▶ **Exercise**: Take every line containing "from" out of the records.
* * * * *
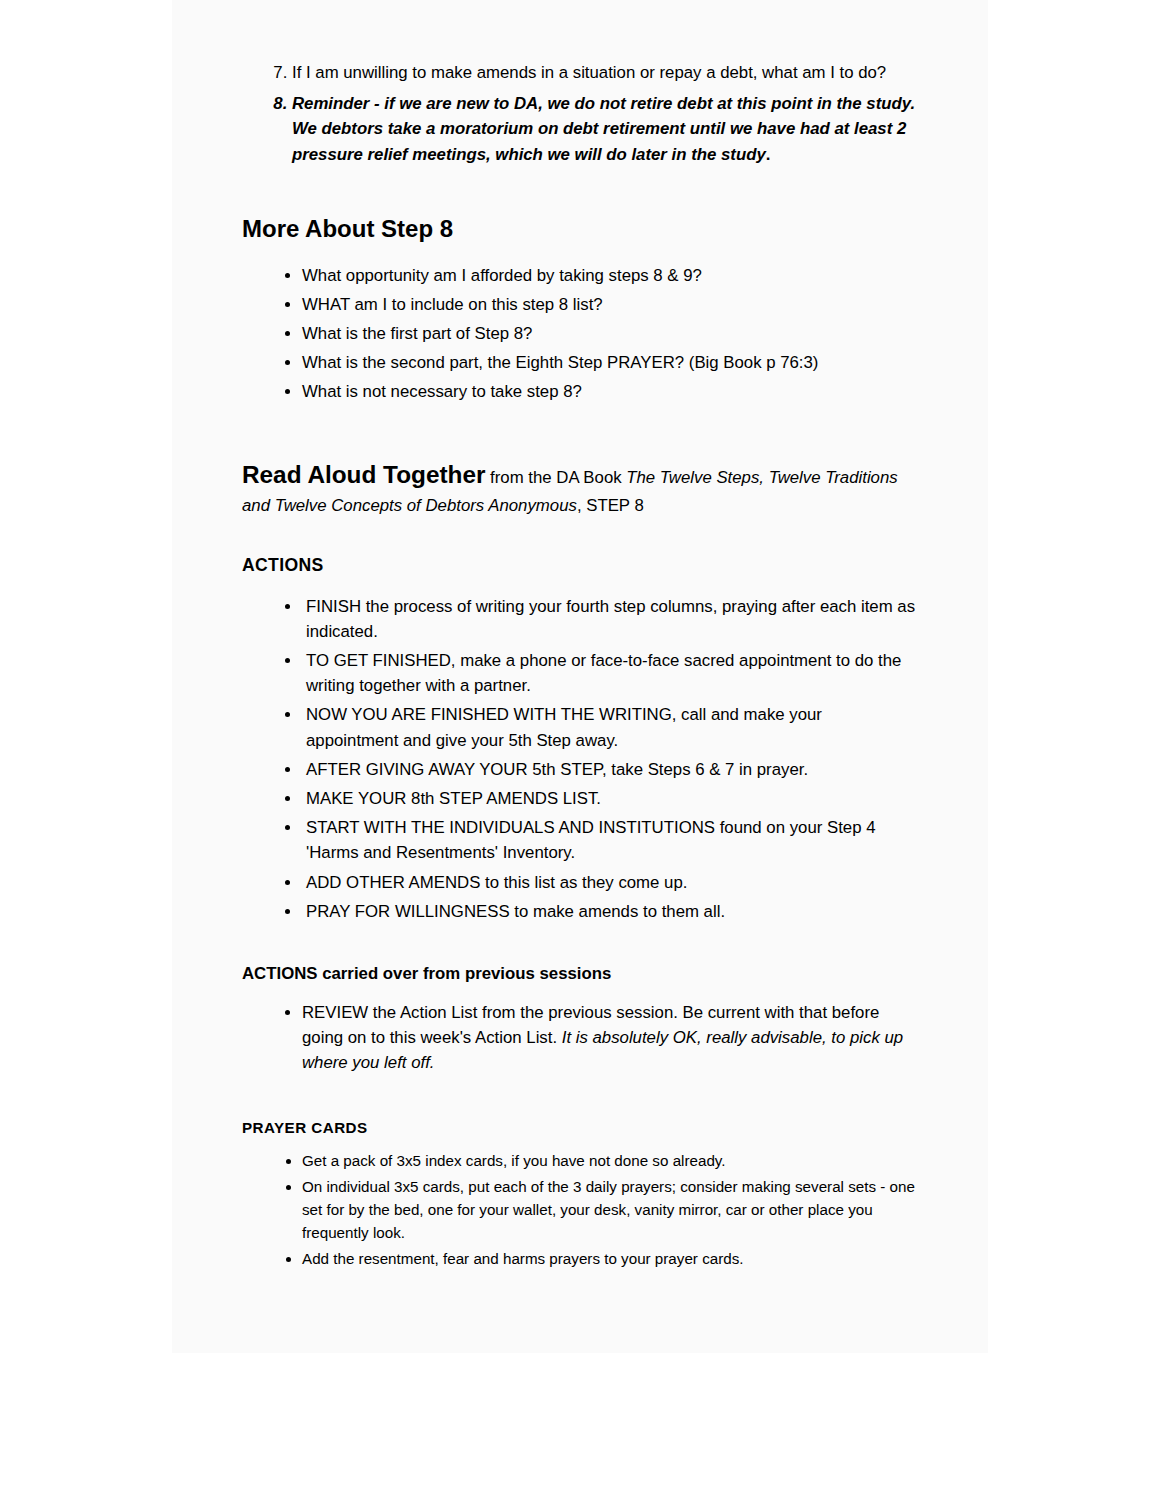If I am unwilling to make amends in a situation or repay a debt, what am I to do?
Reminder - if we are new to DA, we do not retire debt at this point in the study. We debtors take a moratorium on debt retirement until we have had at least 2 pressure relief meetings, which we will do later in the study.
More About Step 8
What opportunity am I afforded by taking steps 8 & 9?
WHAT am I to include on this step 8 list?
What is the first part of Step 8?
What is the second part, the Eighth Step PRAYER? (Big Book p 76:3)
What is not necessary to take step 8?
Read Aloud Together from the DA Book The Twelve Steps, Twelve Traditions and Twelve Concepts of Debtors Anonymous, STEP 8
ACTIONS
FINISH the process of writing your fourth step columns, praying after each item as indicated.
TO GET FINISHED, make a phone or face-to-face sacred appointment to do the writing together with a partner.
NOW YOU ARE FINISHED WITH THE WRITING, call and make your appointment and give your 5th Step away.
AFTER GIVING AWAY YOUR 5th STEP, take Steps 6 & 7 in prayer.
MAKE YOUR 8th STEP AMENDS LIST.
START WITH THE INDIVIDUALS AND INSTITUTIONS found on your Step 4 'Harms and Resentments' Inventory.
ADD OTHER AMENDS to this list as they come up.
PRAY FOR WILLINGNESS to make amends to them all.
ACTIONS carried over from previous sessions
REVIEW the Action List from the previous session. Be current with that before going on to this week's Action List. It is absolutely OK, really advisable, to pick up where you left off.
PRAYER CARDS
Get a pack of 3x5 index cards, if you have not done so already.
On individual 3x5 cards, put each of the 3 daily prayers; consider making several sets - one set for by the bed, one for your wallet, your desk, vanity mirror, car or other place you frequently look.
Add the resentment, fear and harms prayers to your prayer cards.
* * * * *
▶ **Output below**:
Read Aloud Together from the DA Book The Twelve Steps, Twelve Traditions and Twelve Concepts of Debtors Anonymous, STEP 8
ACTIONS carried over from previous sessions
REVIEW the Action List from the previous session. Be current with that before going on to this week's Action List. It is absolutely OK, really advisable, to pick up where you left off.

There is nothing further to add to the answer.